BEGIN Record extracts
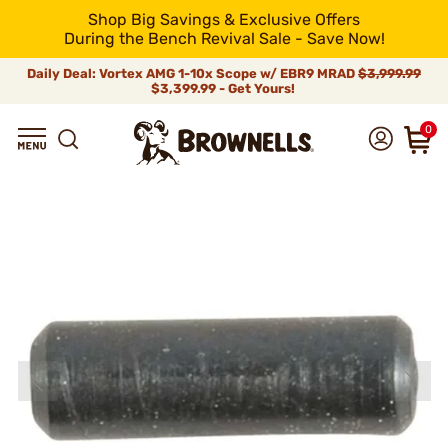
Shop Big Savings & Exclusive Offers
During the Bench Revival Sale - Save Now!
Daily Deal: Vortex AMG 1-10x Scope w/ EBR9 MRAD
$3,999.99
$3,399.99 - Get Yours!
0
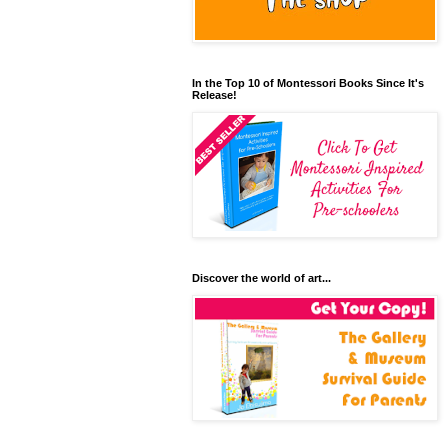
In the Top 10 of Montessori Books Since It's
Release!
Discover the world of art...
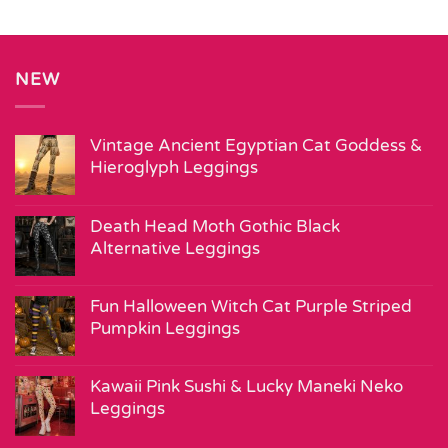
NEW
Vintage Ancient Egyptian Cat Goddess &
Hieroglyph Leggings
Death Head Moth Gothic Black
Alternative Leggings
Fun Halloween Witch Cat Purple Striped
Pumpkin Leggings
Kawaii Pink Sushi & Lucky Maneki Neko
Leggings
END Record extracts
▶ [Problem description]:
Please, without any of the pictures, set down exactly the lines from the beginning of the listing to the line that contains "Death Head Moth Gothic Black", inclusive.

▶ [Task result]:
Shop Big Savings & Exclusive Offers
During the Bench Revival Sale - Save Now!
Daily Deal: Vortex AMG 1-10x Scope w/ EBR9 MRAD
$3,999.99
$3,399.99 - Get Yours!
0
In the Top 10 of Montessori Books Since It's
Release!
Discover the world of art...
NEW
Vintage Ancient Egyptian Cat Goddess &
Hieroglyph Leggings
Death Head Moth Gothic Black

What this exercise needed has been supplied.